The reason that this isn’t a traitorous question for a liberal to ask is because when we think of our liberty, there is perhaps a danger of thinking about being impeded in the pursuit of a particular choice, rather than thinking about how we maximise our liberty on aggregate, throughout the course of our lives.
As I mentioned in a previous column on the Western Cape’s “Get Tested” lottery incentive for HIV/AIDS testing, we are all prone to hyperbolic discounting (in short, underestimating the value of later rewards in favour of sooner ones), and interventions which involve telling people – albeit subtly – what’s good for them can have very positive results, as for example in the J-PAL immunisation intervention in rural India.
Imagine that the liberty of your current self is impeded through some government agency making it difficult for you to do something. Or rather don’t imagine, but remember the last time you needed to get a medical prescription. One way of perceiving these events is as violations of your current liberty. Another interpretation is however also possible, in which your future self might be rather grateful that your choices were restricted, seeing as she now gets to enjoy the liberties made possible (in an extreme version of the thought experiment) through still being alive.
There’s no doubt in my mind that a fully competent person should be free to make self-harming choices. The question, though, is whether we are as competent as we think, for the reasons I’ve hinted at above (more fully explored in this book review by Cass Sunstein). Or more important, perhaps, the question of whether we are competent enough, regardless of how competent we think we are.

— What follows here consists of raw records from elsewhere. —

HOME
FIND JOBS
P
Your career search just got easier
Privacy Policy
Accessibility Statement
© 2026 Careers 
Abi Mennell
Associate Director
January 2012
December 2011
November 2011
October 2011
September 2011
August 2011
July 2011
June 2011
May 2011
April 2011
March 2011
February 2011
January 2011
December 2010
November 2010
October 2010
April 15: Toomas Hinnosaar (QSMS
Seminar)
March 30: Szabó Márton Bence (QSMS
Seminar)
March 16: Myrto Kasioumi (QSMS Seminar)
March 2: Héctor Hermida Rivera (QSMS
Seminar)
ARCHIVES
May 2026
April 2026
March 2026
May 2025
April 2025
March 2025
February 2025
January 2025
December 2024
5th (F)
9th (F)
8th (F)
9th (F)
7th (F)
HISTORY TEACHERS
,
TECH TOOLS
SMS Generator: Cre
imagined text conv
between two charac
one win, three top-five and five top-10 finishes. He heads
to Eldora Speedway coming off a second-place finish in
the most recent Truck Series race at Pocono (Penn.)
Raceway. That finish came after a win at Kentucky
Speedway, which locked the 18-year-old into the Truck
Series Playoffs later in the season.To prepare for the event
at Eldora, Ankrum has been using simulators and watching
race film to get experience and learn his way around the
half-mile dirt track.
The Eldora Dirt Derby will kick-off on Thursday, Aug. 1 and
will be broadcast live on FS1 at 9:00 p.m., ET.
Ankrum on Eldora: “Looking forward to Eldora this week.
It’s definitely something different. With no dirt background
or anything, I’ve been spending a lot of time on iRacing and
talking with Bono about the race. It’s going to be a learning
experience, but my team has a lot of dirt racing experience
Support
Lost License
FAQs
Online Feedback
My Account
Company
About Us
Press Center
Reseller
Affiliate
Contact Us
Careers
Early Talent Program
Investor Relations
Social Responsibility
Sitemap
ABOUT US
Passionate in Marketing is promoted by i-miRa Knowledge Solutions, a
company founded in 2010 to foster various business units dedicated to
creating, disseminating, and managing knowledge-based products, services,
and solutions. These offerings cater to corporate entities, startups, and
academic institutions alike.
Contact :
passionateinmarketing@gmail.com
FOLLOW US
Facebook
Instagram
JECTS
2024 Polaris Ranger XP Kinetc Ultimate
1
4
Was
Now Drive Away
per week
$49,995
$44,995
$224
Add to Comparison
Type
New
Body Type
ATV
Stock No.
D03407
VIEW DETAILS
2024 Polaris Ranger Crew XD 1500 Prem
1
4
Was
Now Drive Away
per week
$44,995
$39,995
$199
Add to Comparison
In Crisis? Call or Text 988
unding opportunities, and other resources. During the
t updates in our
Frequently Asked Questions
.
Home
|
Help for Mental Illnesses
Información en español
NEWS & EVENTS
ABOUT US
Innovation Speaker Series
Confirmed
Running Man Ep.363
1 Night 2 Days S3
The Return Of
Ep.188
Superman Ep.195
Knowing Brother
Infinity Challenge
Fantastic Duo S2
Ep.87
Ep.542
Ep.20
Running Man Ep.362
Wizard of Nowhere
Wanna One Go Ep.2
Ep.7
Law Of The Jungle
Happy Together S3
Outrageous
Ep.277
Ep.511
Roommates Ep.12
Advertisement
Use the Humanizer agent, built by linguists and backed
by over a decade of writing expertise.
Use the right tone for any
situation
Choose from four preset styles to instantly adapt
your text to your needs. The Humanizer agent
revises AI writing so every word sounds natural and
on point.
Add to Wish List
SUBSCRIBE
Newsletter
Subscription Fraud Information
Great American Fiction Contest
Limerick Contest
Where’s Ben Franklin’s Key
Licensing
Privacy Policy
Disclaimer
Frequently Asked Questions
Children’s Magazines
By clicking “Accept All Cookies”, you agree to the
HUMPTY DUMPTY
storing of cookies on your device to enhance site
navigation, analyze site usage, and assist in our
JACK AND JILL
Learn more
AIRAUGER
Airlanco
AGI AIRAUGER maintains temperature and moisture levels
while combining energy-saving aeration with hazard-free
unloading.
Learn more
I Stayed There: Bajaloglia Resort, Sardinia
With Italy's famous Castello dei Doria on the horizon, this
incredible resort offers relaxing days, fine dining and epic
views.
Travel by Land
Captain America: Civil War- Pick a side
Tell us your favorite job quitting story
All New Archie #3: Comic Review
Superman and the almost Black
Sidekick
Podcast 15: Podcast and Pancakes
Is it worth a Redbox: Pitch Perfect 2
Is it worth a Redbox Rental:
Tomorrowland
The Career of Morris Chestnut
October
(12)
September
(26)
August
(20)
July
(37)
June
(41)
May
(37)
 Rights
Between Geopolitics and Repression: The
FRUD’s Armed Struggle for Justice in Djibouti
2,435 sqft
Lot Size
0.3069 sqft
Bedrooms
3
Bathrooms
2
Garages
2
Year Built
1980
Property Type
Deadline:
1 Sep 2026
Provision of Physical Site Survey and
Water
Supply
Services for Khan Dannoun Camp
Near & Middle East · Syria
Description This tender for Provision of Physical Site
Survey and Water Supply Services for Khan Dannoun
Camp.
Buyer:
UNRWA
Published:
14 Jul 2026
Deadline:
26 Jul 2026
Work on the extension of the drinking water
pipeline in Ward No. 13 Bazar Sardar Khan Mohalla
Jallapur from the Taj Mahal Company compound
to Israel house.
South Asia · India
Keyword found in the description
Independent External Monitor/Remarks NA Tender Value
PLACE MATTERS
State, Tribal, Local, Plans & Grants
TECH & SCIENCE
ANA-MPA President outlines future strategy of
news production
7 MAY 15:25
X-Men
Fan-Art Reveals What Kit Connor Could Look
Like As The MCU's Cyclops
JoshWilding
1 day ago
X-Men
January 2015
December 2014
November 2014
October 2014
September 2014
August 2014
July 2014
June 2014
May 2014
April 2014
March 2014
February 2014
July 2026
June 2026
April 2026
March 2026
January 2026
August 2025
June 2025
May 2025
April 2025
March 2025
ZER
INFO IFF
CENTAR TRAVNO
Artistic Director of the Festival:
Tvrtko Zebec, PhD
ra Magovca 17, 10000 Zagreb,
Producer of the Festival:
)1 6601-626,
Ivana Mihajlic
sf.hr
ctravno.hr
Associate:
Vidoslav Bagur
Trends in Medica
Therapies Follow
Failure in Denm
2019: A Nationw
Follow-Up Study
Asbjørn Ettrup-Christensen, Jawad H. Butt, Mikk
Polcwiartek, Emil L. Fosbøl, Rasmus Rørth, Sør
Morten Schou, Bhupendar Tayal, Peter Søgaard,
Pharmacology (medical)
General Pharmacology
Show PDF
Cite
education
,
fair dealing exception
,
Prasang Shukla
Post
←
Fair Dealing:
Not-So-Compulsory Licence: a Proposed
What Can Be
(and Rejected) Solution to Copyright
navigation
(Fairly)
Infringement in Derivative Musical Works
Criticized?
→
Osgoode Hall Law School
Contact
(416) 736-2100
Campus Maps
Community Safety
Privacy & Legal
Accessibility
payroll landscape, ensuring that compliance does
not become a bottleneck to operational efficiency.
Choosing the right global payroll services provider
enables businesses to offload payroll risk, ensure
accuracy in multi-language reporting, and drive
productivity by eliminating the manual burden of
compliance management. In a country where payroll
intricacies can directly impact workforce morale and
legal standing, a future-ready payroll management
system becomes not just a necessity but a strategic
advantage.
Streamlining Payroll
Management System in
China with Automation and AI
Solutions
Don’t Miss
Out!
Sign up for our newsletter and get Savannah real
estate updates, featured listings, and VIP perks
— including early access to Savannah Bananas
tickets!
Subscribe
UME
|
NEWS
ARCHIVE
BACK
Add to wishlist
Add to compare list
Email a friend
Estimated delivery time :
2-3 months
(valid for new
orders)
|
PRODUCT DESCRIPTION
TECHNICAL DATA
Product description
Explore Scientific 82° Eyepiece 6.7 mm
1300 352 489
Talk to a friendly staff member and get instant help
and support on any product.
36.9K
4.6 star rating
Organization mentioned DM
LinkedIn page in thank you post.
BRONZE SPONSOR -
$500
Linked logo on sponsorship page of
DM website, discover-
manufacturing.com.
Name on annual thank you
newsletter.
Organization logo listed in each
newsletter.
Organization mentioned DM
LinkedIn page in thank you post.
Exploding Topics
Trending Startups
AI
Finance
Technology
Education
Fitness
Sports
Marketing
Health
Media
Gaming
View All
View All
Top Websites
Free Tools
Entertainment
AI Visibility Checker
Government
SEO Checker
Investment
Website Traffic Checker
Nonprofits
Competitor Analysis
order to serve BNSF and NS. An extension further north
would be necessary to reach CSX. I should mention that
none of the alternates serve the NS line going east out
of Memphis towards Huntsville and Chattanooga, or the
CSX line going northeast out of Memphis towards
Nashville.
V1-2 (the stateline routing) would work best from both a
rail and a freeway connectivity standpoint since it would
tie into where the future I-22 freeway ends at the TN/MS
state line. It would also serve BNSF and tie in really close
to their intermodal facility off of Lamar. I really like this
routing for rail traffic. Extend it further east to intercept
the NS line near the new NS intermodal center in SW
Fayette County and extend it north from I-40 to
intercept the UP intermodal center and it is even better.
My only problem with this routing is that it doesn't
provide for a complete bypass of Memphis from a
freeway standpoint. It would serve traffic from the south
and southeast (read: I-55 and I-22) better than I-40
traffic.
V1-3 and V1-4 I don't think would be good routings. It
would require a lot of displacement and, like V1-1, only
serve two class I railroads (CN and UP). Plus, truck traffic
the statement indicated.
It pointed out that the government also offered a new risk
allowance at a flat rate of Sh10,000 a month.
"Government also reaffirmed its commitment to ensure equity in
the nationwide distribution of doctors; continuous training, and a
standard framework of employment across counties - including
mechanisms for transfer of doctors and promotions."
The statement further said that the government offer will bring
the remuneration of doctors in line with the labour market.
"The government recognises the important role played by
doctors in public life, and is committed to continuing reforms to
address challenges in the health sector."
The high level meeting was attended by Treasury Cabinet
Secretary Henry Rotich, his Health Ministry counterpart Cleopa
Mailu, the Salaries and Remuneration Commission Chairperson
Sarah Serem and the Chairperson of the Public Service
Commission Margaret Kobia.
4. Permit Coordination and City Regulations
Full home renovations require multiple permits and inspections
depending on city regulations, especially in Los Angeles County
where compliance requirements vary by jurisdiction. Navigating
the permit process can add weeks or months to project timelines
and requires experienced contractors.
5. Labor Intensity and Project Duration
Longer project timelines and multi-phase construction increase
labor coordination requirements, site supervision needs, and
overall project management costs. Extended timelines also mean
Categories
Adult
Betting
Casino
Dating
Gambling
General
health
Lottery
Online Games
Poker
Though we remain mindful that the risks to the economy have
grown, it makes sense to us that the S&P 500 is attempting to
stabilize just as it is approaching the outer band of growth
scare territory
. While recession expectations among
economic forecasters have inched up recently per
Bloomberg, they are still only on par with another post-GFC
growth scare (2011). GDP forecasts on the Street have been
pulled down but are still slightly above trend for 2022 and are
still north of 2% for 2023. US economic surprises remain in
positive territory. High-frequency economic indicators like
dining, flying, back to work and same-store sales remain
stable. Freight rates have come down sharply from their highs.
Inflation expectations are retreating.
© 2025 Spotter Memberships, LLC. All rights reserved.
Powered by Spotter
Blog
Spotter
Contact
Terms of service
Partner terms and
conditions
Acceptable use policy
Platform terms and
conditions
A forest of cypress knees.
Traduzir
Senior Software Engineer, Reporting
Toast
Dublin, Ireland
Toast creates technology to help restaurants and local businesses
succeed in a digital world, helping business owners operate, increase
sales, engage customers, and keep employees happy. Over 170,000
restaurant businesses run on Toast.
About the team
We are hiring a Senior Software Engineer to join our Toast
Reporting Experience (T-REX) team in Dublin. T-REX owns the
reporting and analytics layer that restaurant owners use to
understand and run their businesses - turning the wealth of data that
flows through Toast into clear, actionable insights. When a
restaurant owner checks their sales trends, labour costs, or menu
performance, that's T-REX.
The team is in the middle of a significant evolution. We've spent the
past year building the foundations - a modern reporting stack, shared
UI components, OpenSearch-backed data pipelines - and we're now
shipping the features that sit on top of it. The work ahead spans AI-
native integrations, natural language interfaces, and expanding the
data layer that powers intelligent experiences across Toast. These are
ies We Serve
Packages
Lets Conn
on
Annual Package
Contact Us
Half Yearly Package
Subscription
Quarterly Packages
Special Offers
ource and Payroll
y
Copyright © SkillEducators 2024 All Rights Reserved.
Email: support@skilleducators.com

If we are not competent enough, the focus moves to what we should do about it. One option is to allow for social engineering through natural selection, whereby we make our mistakes and live with the consequences of those mistakes. But even though liberals and libertarians haven’t historically been too concerned with political correctness, embracing this view might be a challenge in that it’s likely to be the poor and the uneducated that suffer most, simply through not having the luxury of the choices many of us take for granted.
And if we don’t go that route, consistency problems soon arise, in that there’s a small step between nudges, or “choice architecture”, and banning certain choices entirely. The Conly book, reviewed in the link above, argues for a strictly utilitarian calculation of which choices should be permitted and which not, with a strong bias towards freedom.
The mechanics of and legislation underpinning those calculations is clearly a source for concern, in that we might justifiably be afraid of a state encroaching ever further on our freedom. At the same time, though, as Sunstein points out: “when people are imposing serious risks on themselves, it is not enough to celebrate freedom of choice and ignore the consequences.”